2. It’s Healthy to Express Your Emotions About Illness
If you get sick, express yourself. Feeling upset, angry, depressed or afraid about your illness or another’s can be stepping stones to compassion. Give yourself permission to be who you are. The patients I’m most concerned about are those who go numb, suffer in silence, or are stoic to the point of shutting down. Each of us is entitled to our own coping style, but we must ask ourselves: Does it bring peace? Will it facilitate healing? Give strength? Whatever your way is, be authentic. The goal is to shine light through darkness, never dwell in it.
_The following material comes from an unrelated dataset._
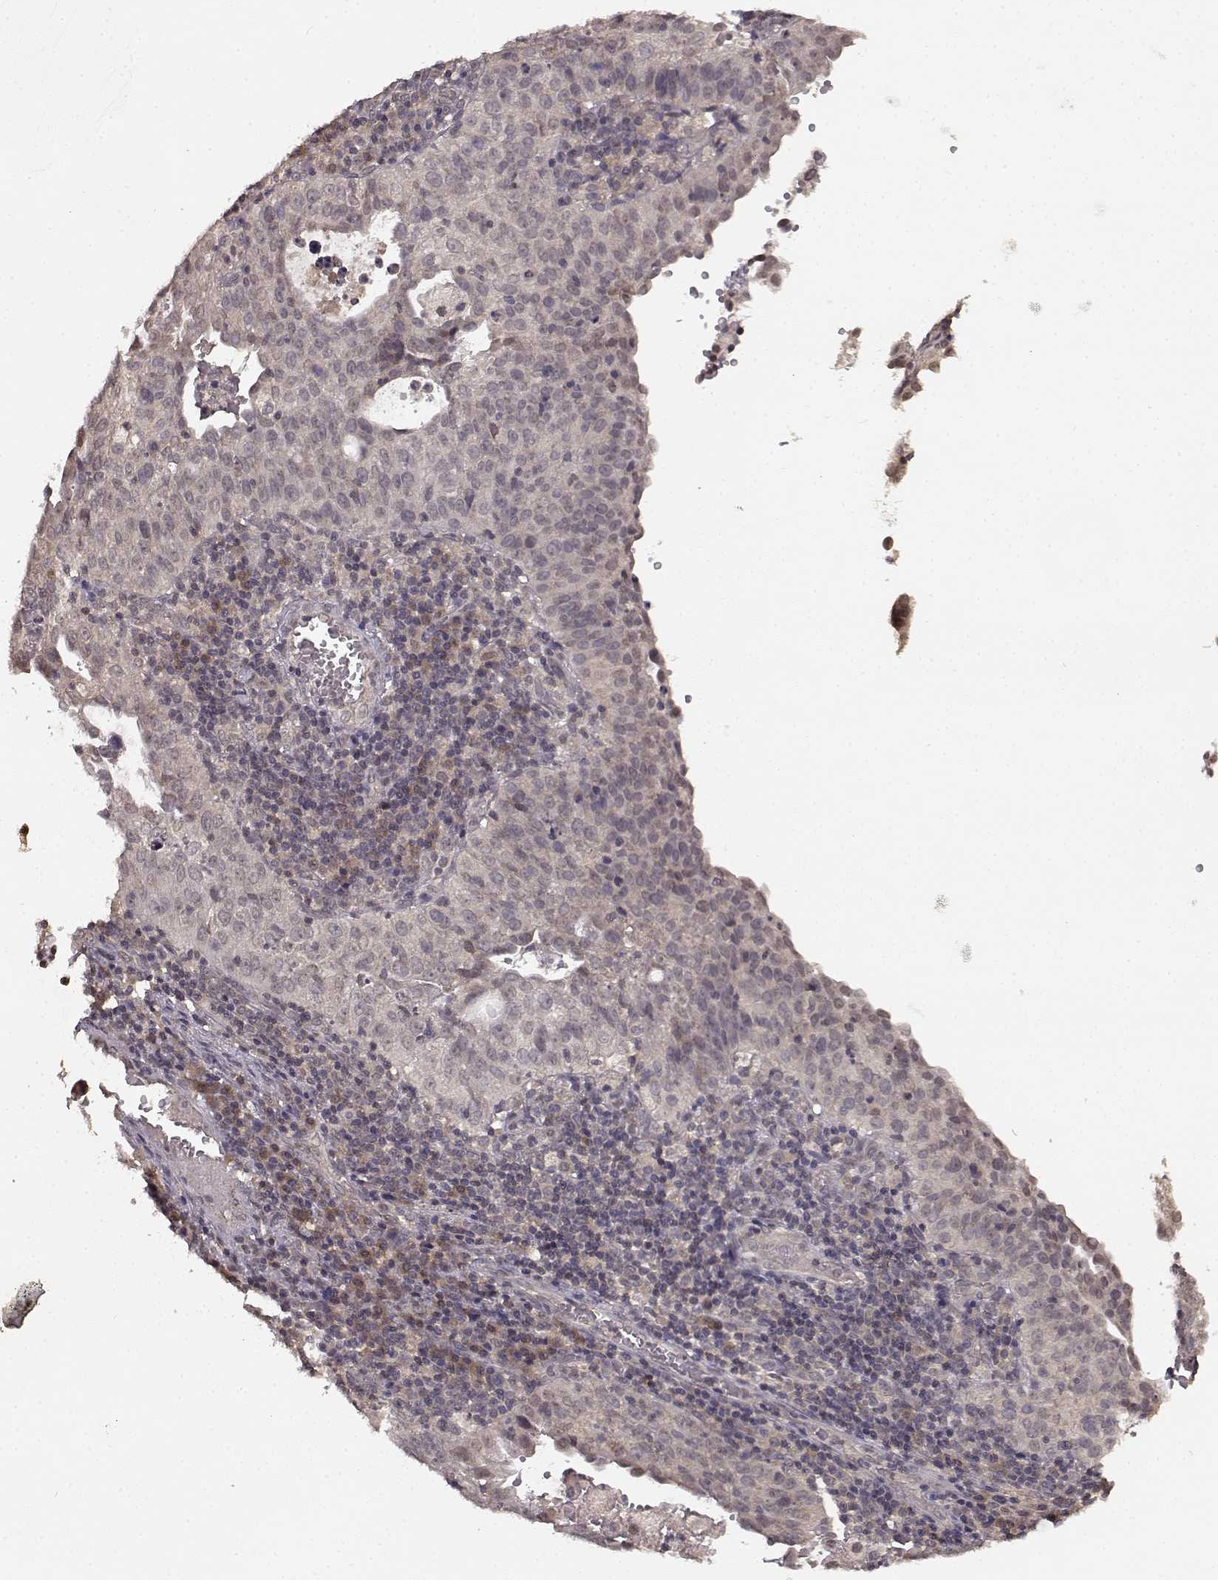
{"staining": {"intensity": "negative", "quantity": "none", "location": "none"}, "tissue": "cervical cancer", "cell_type": "Tumor cells", "image_type": "cancer", "snomed": [{"axis": "morphology", "description": "Squamous cell carcinoma, NOS"}, {"axis": "topography", "description": "Cervix"}], "caption": "An image of squamous cell carcinoma (cervical) stained for a protein exhibits no brown staining in tumor cells. (Brightfield microscopy of DAB immunohistochemistry (IHC) at high magnification).", "gene": "NTRK2", "patient": {"sex": "female", "age": 39}}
You have the right to voice even what may seem forbidden. We are human beings, not saints. Cut yourself some slack. Feelings are not facts, they’re energy. If your aim is compassion, releasing this energy productively can get you there. Believe in love that much.
3. Spirituality Will Help You Heal
Science and spirituality mix. An odd couple? Not at all. Over two hundred scientific studies have shown that spirituality is good for your health and promotes recovery from illness. Take cardiac disease. In 1995, the Dartmouth-Hitchcock Medical Center found that for heart surgery patients a major predictor of survival was religious faith. For those without spiritual beliefs, the death rate was three times higher. As for blood pressure, another survey reveals that churchgoers have lower blood pressure than non-churchgoers, even when smoking and other risk factors are considered. Let’s also look at the elderly. The National Institute of Aging conducted a study which found that geriatric patients were physically healthier and less depressed if they attended regular spiritual services. Across the board, research underscores the necessity of not waiting until illness or pain comes to draw on spirituality as a resource for healing and health. Scientists conclude that the brain and spirituality are interrelated; if you cultivate a belief in something greater than yourself–traditionally religious or not–you’ll have a better chance of staying healthy longer and healing faster if you become ill.
4. You Don’t Have To Act Out Life’s Traumas In Your Body
It is not necessary to resolve an emotional trauma by getting sick. What happens is this: a trauma occurs–a heartbreak, death or loss–then your body intuitively encodes it as energy. If you do your best to deal with the difficulty, you can get a jump on resolving it. If not, the conflict will fester, may translate into physical symptoms or emotional distress. Without even realizing it, many of us wait for a health crisis to give a more lucid perspective on our lives, make long-overdue changes, or motivate us to work through past traumas. We use the energy of crisis to create change. I’m asking you to reappraise this strategy. By doing so, you may spare your body much pain and suffering.
In all types of illness, from cancer to healing a cold, never fail to remember the mind’s capacity to heal, even what has been deemed unhealable. By lovingly learning to focus your intuition you can strive to cure or at least improve any health situation. Positive beliefs, emotions, and actions are prime factors in our getting well, can even stimulate our immune response.